このため、ハードウェア的な進化は見られない。大きな変更点は、前述の「Copilotキー」とWindows 11のための新たなショートカットの追加である。しかし、これらの機能以外では、内部構造の変更も見られず、見た目や手触りの感触も旧モデルと同様である。
このような背景から、一部の消費者は「小幅な刷新に過ぎない」という厳しい見方を示している。既に旧モデルを所有するユーザーにとって、新モデルへのアップグレードが必要かどうかは議論の余地がある。また、129ドルという価格が、わずかな機能追加のために正当化されるかどうかも疑問の声が上がっている。
価格高騰の理由とは――129ドルの価値はあるのか
新型Copilot Keyboardの価格は、旧モデルの89ドルから129ドルへと大幅に引き上げられた。この価格設定は、わずかな機能追加にもかかわらず、消費者にとっては「割高」と感じられる要因となっている。特に内部仕様がほとんど変わらないことを考慮すると、30ドルの価格差を正当化することは難しい。
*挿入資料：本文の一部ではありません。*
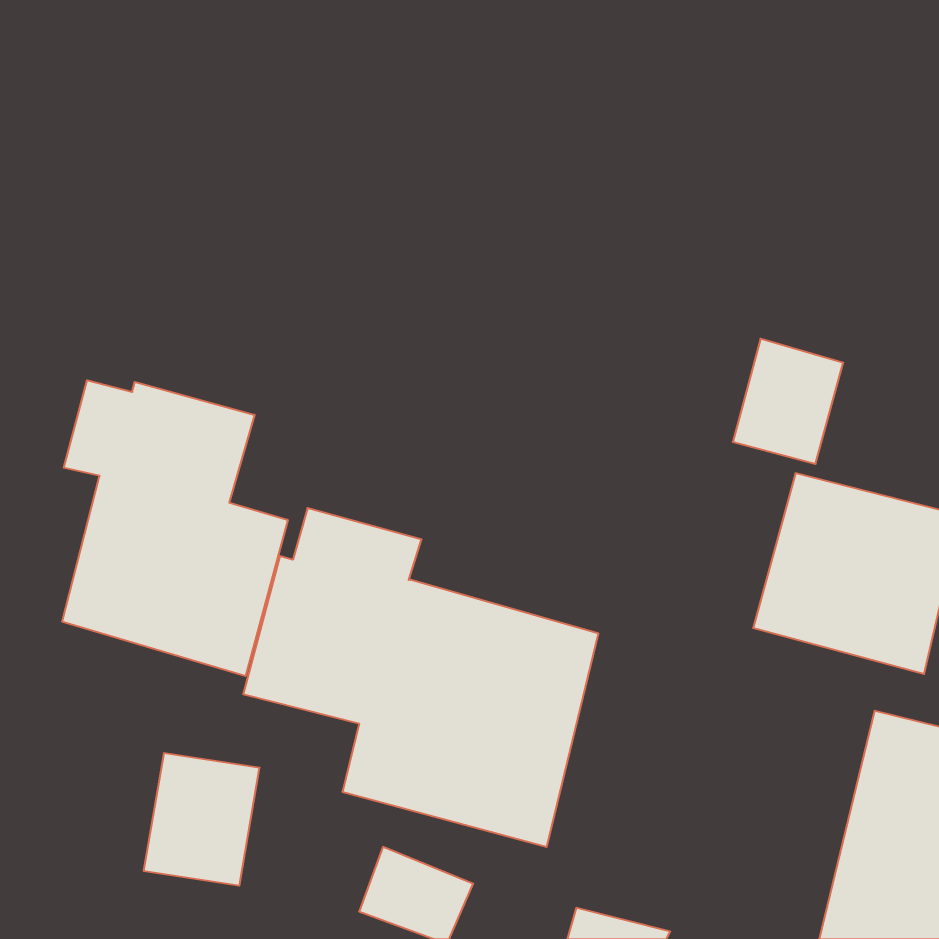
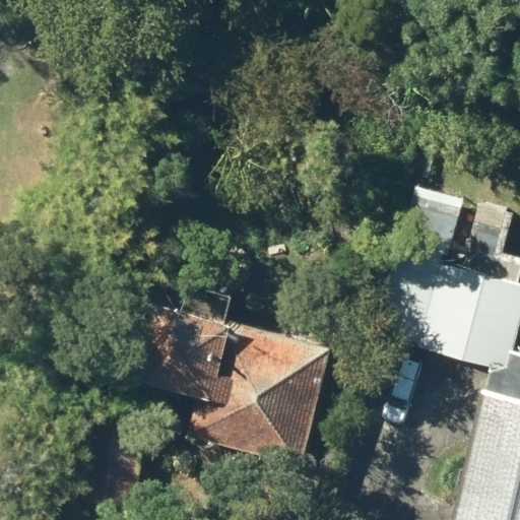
building: [62,380,288,676] -> none

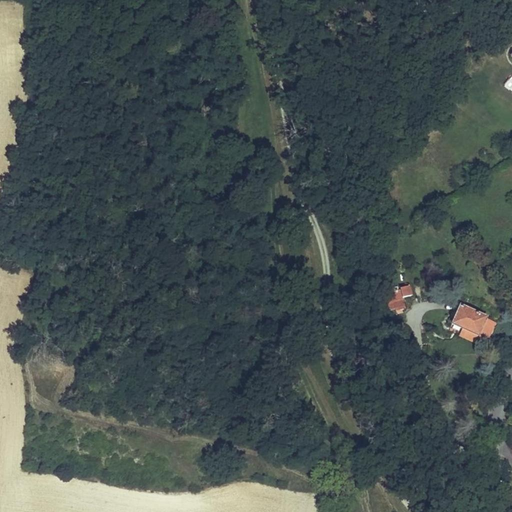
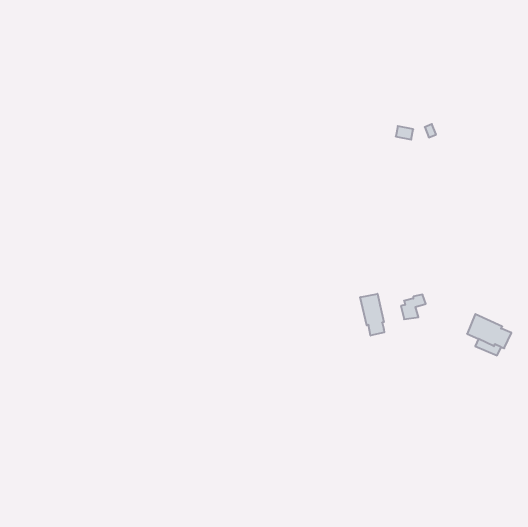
building: none -> [360,294,384,336]

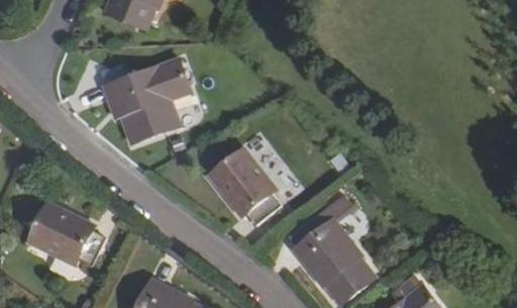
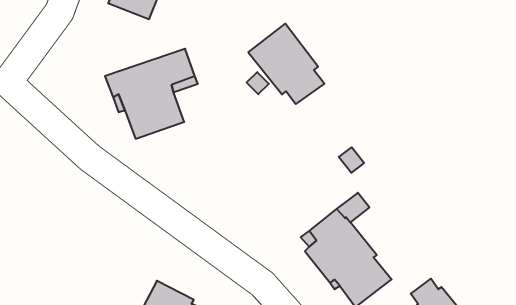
building: [209,148,282,225] -> [248,24,324,104]
building: [27,203,106,268] -> none

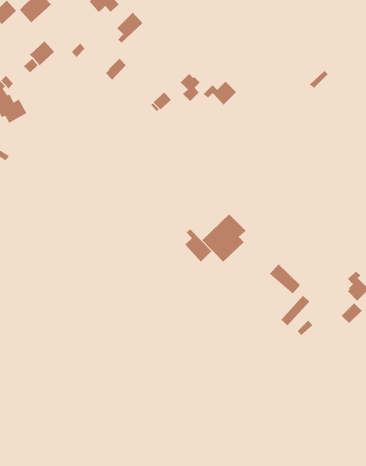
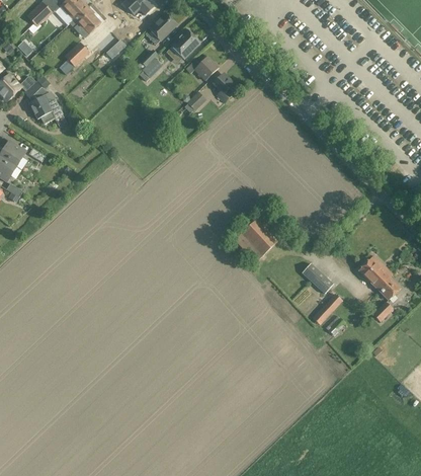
building: none -> [70,7,101,38]
building: none -> [166,29,199,64]
building: [203,81,237,105] -> [185,56,219,80]
building: [184,229,212,262] -> none
building: none -> [358,255,388,290]

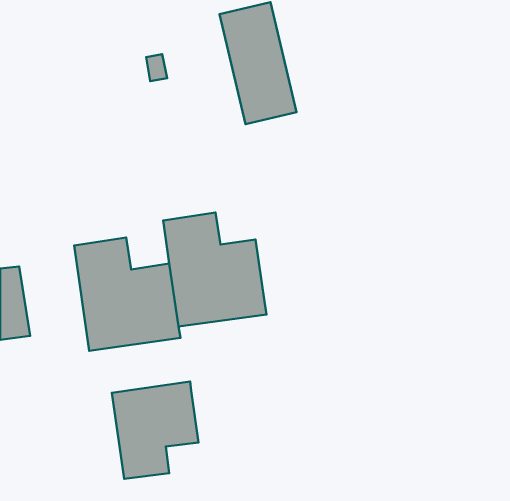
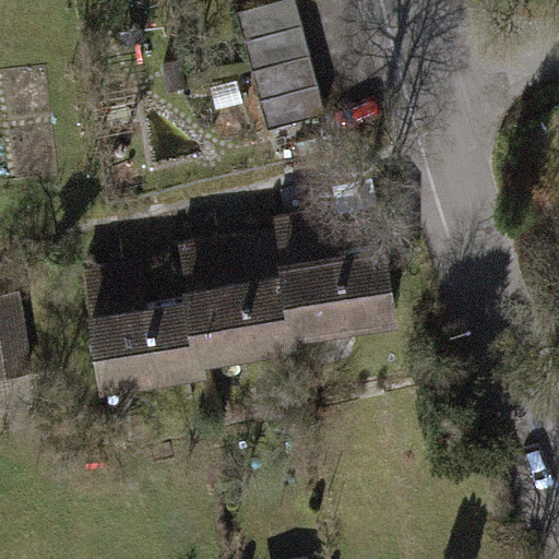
building: none -> [273,218,399,341]
building: [112,382,199,479] -> none

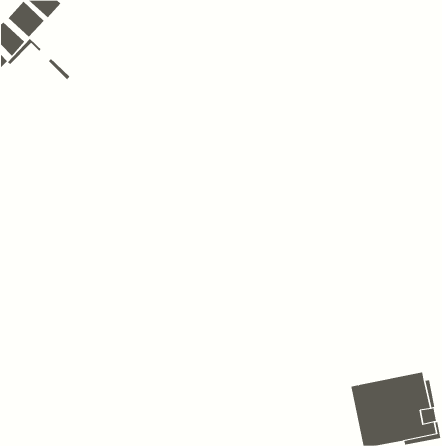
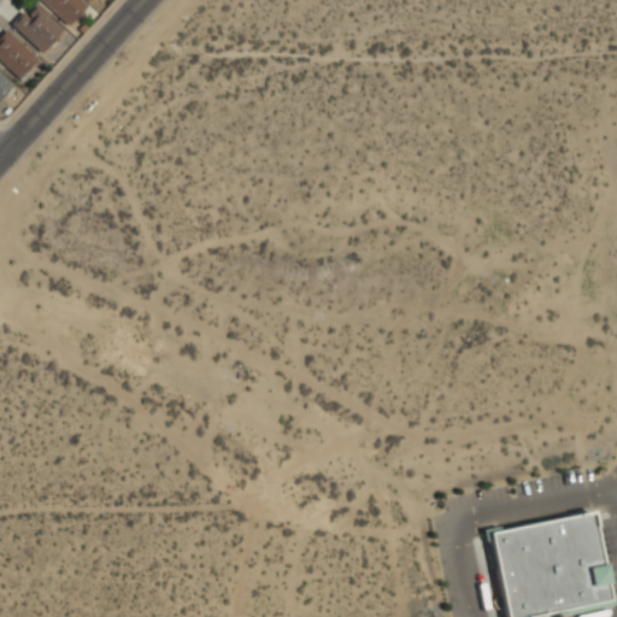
building: [7,38,70,80] -> none

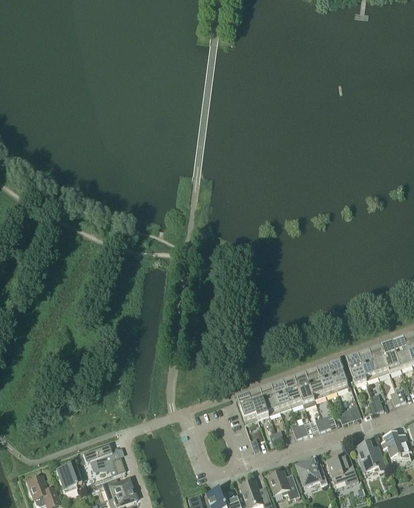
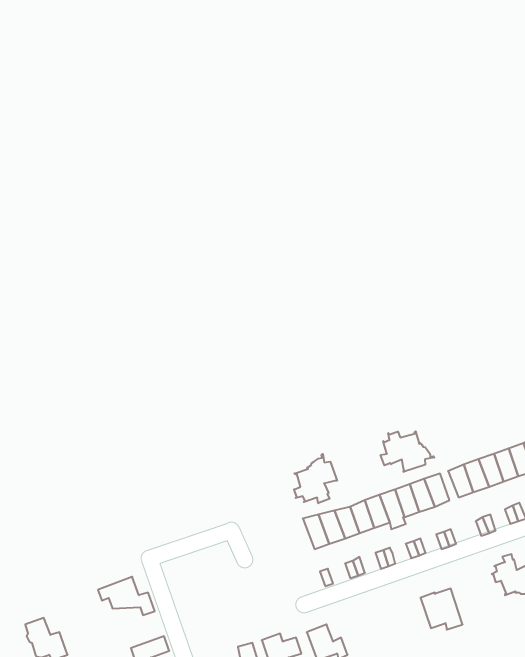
building: none -> [381,431,434,472]
building: none -> [294,454,337,503]
building: [355,440,386,470] -> none
building: [297,459,327,484] -> none
building: [56,464,81,491] -> none
building: [266,468,300,498] -> none
building: [101,477,132,497] -> none

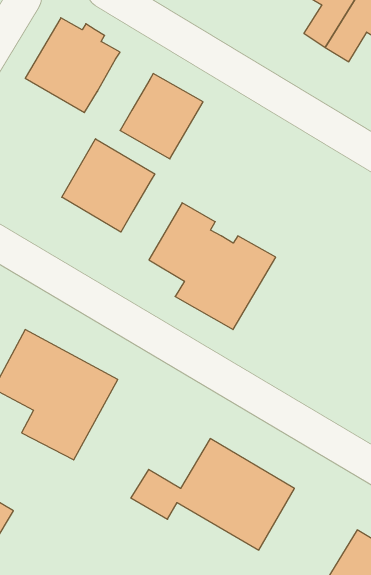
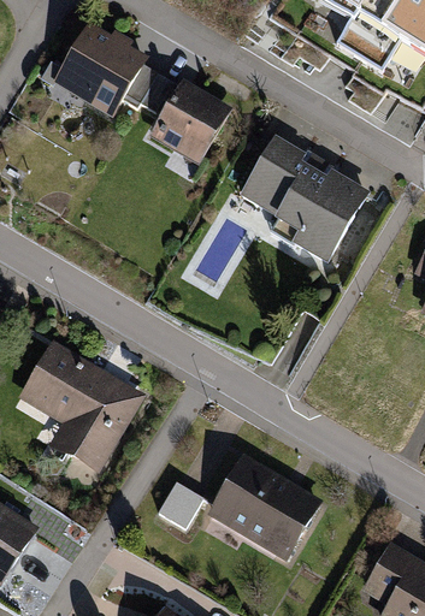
building: none -> [124,65,177,117]
building: [62,139,155,232] -> none
building: [149,203,276,330] -> [238,136,367,265]

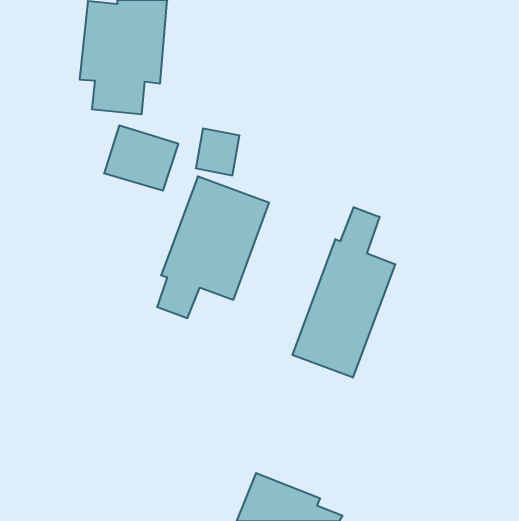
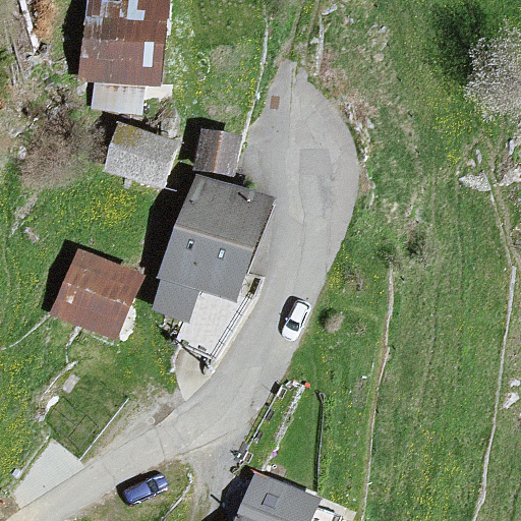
building: [292,207,395,378] -> none
building: none -> [51,250,139,338]

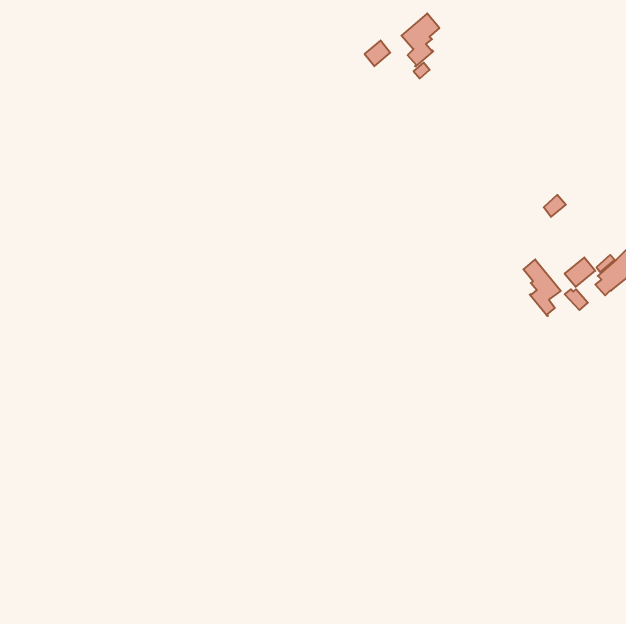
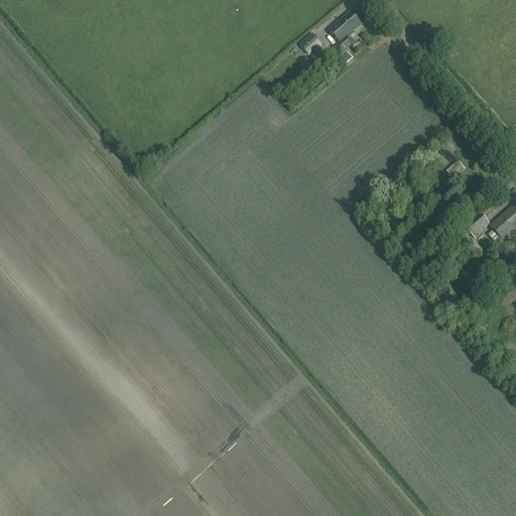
building: [523,259,561,316] -> none

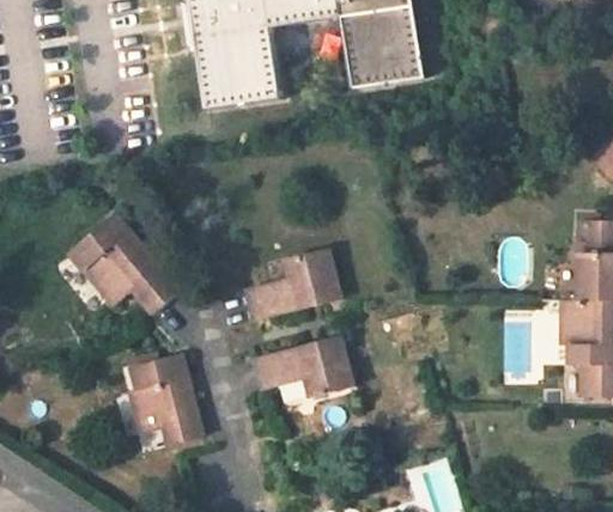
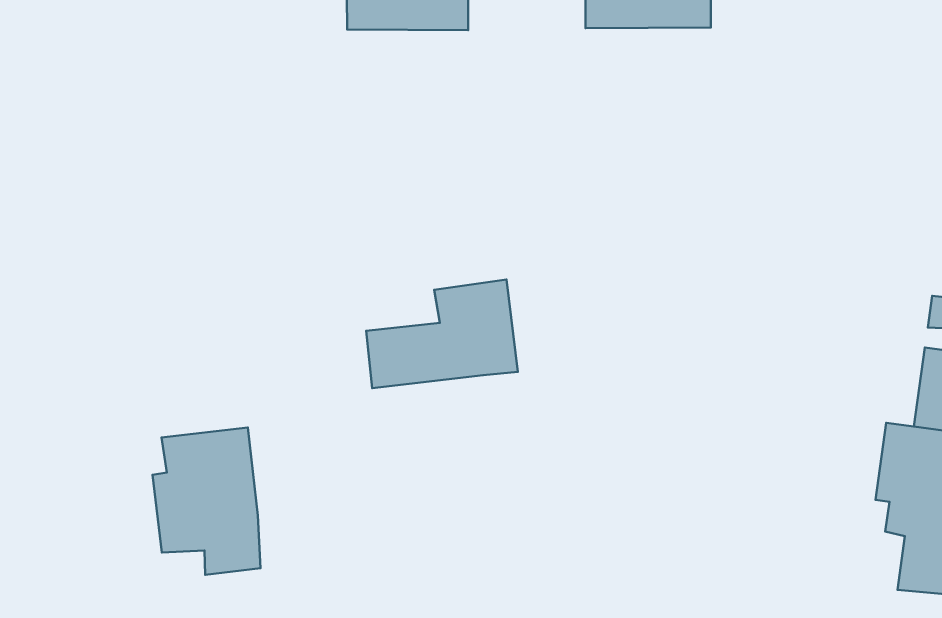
building: [71,214,181,312] -> none
building: [254,334,351,396] -> none

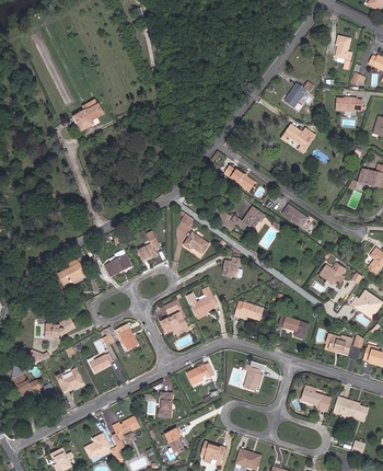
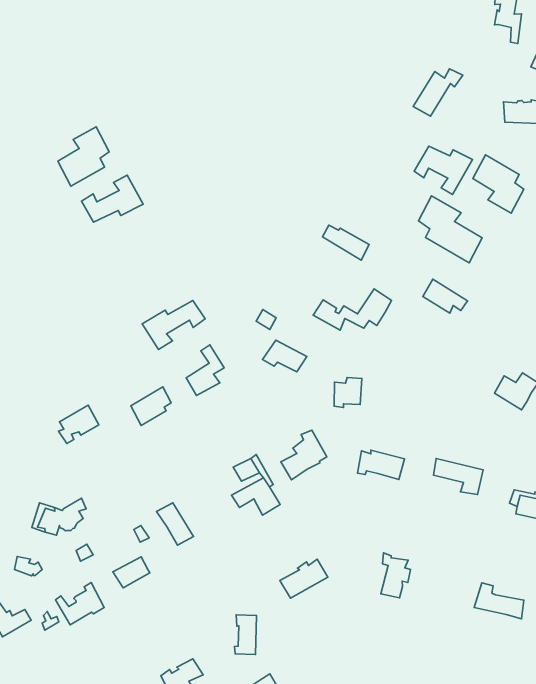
building: none -> [81,175,143,222]
building: none -> [473,155,524,213]
building: none -> [418,196,482,263]
building: none -> [142,301,205,350]

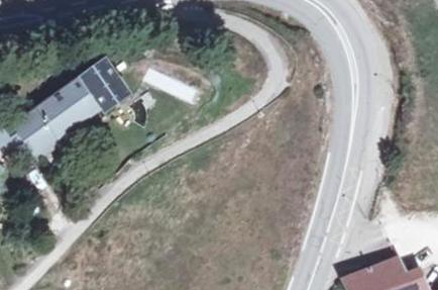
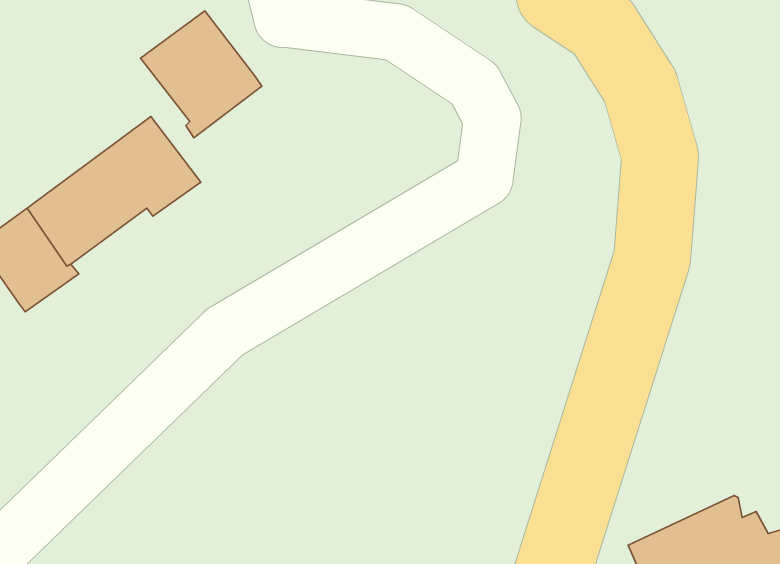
building: none -> [141,11,262,138]

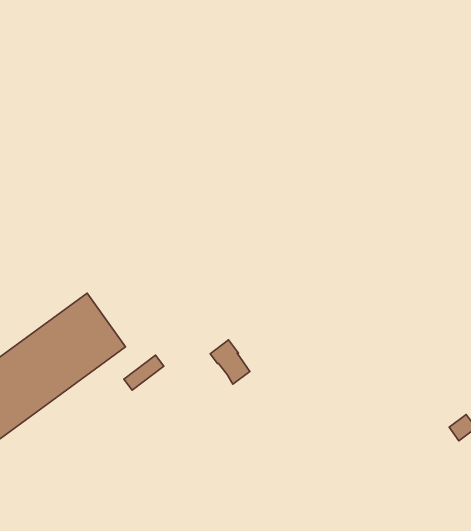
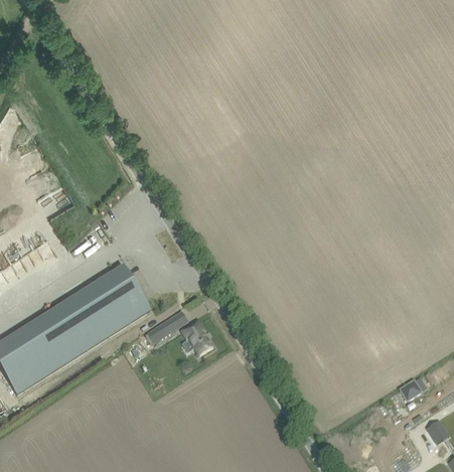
building: [210,340,250,384] -> [182,319,212,354]

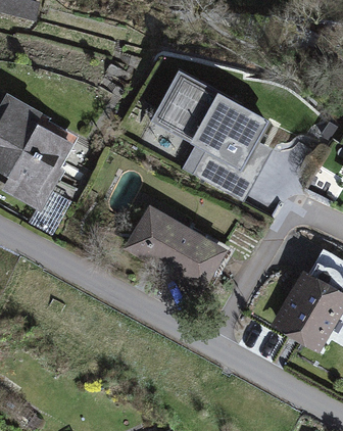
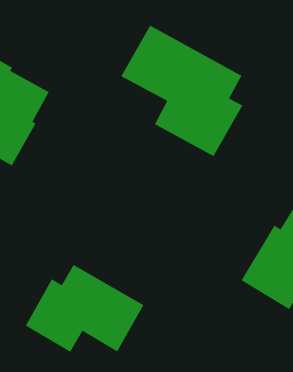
building: [121,204,228,295] -> none
building: none -> [25,264,144,353]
さらに、129ドルという価格帯では、キーボードにバックライトが搭載されていない点が失望を招いている。市場では、同等またはそれ以上の価格でバックライトを備えたモデルが多く存在するため、この欠点は一層目立ってしまう。
ただし、このキーボードは、AppleのMagic Keyboardに匹敵するプレミアム感を持ち、質感の高いメタルシャーシと深いキータッチを提供する点では評価されている。とはいえ、多くの消費者は、これだけの価格を支払う価値があるのか疑問を抱いており、競合製品との比較が避けられない状況である。
Surfaceシリーズの縮小と生き残るアクセサリたち
Microsoftは、ここ数年でSurfaceシリーズのアクセサリラインナップを縮小してきた。Surface ProやSurface Laptopなどの主要製品に焦点を当てるため、これまで展開されていた周辺機器の多くが市場から姿を消している。この縮小の流れの中で、新型Copilot Keyboardは数少ない生き残りのアクセサリの一つである。
他に生き残ったアクセサリとしては、Surface Arc MouseやSurface Dockが挙げられる。これらの製品は、Microsoftの主要ハードウェアラインに統合され、シームレスな使用体験を提供するための重要な役割を果たしている。
一方で、このような縮小戦略は、ユーザーに選択肢の減少をもたらしているとの批判もある。特に多様な用途に対応するアクセサリが必要なユーザーにとって、Microsoftの製品戦略は物足りなさを感じさせる可能性がある。Copilot Keyboardが市場でどのような評価を受けるかは、今後のMicrosoftのアクセサリ戦略を占う重要な指標となるであろう。